Our climbing destination of this summer. We went once, and haven't really stopped since. Lots of hanging roofs with orange, heavily featured undersides and delicate grey top outs. Not great for very hot days, but shady enough for warm weather. Quite a hefty walk in so will probably never be very busy, a shorter walk from Bas Cuvier parking but a beautiful one from Barbizon. Plus you can pick up pastries from the best bakery in the area (our opinion...) La Galerie des Pain.
All about the tall trees. Huge old oaks and pines provide a shady oasis from scorching summer temperatures. The boulder problems are a bit more friendly to squelchy summer skin, too, with a lot of feature being soft, juggy holds or prominent edges. The orange circuit is a good one, although does feel quite varied in difficulty. The red problems that we have tried feel stiff, on the whole. More work to be done on these in the future...
Deep in the Gorges de Franchard sprawls Mont Aigu. There are yellow, orange and blue circuits that follow each other through the trees. They climb nicely, but fade away about half way through as the lichen starts to reclaim the boulders. Nearby lies a small cluster of very good quality six and seven grade routes, Sector Cosmos; an awesome day's climbing. The whole area is shady, fairly quiet and frictionous AF so great for hot, busy summer weekends. Across the main path from the circuit area also lies Long Boyau, another shady area with a lot of sixes and sevens. We haven't got far in as yet, we tend to get waylaid by the awesomely tough Transformers and Twist and Shout (please approach gently, it has some erosion issues) so we have the rest of Long Boyau to look forwards to.

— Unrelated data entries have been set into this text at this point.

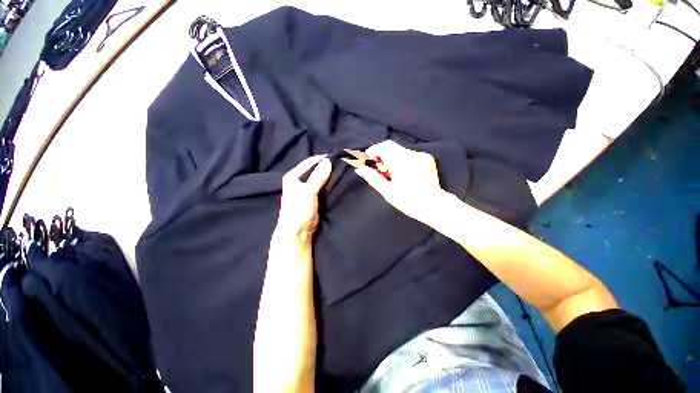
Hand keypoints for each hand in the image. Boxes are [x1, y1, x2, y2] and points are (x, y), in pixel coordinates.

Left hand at [277, 155, 331, 239]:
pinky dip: (327, 182)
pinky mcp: (311, 196)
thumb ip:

Dark and damp in the right places, some spots feel like they have never been touched by sunlight. Probably haven't. This climbing spot is right down in the south, and is actually a central city park in Nemours, consequently having a totally different feel to many areas of Fontainebleau. The boulders are HUGE, and often crowd in upon you, creating the pockets of shadow. There are some big, scary, beautiful test pieces, most famous of which are probably Tigre et Dragon (8a) and Megalithe (7c+). An awesome location.
Tall, pale prows and dumpy, round boulders follow the blue walking trail through the area of Rocher Cassepot forming a climbing area that is quite, tranquil and a bit rambling. Another area that suits warm rather than hot as the climbing is quite friction reliant. The magnificent Double and Triple Axel (7a+/b+) alone make a visit worthwhile, but there is a tonne more to explore and enjoy. Pince Genoux assis (7c) and Bleu Sacré (8b/8a+) are other classic test pieces, although perhaps better saved for a cooler day.
A little forgotten amongst the main climbing areas, Canche is a total gem. We have spent an ever increasing amount of time here and have yet to tire of it, or even approach running out of boulders to climb. This area literally has something for everyone, although it is a little thin on the 8s. Someone has cleaned up a bunch of easier routes hidden amongst the classic circuits which have some nice lines and fantastic friction. The older circuits are a bit polished in places, but worth squeaking up your toe rubber for as they are magnificent. With a surprising number of shady and north face routes around the outside of Canche and quick-drying exposed boulders in the centre, it makes a great year round venue.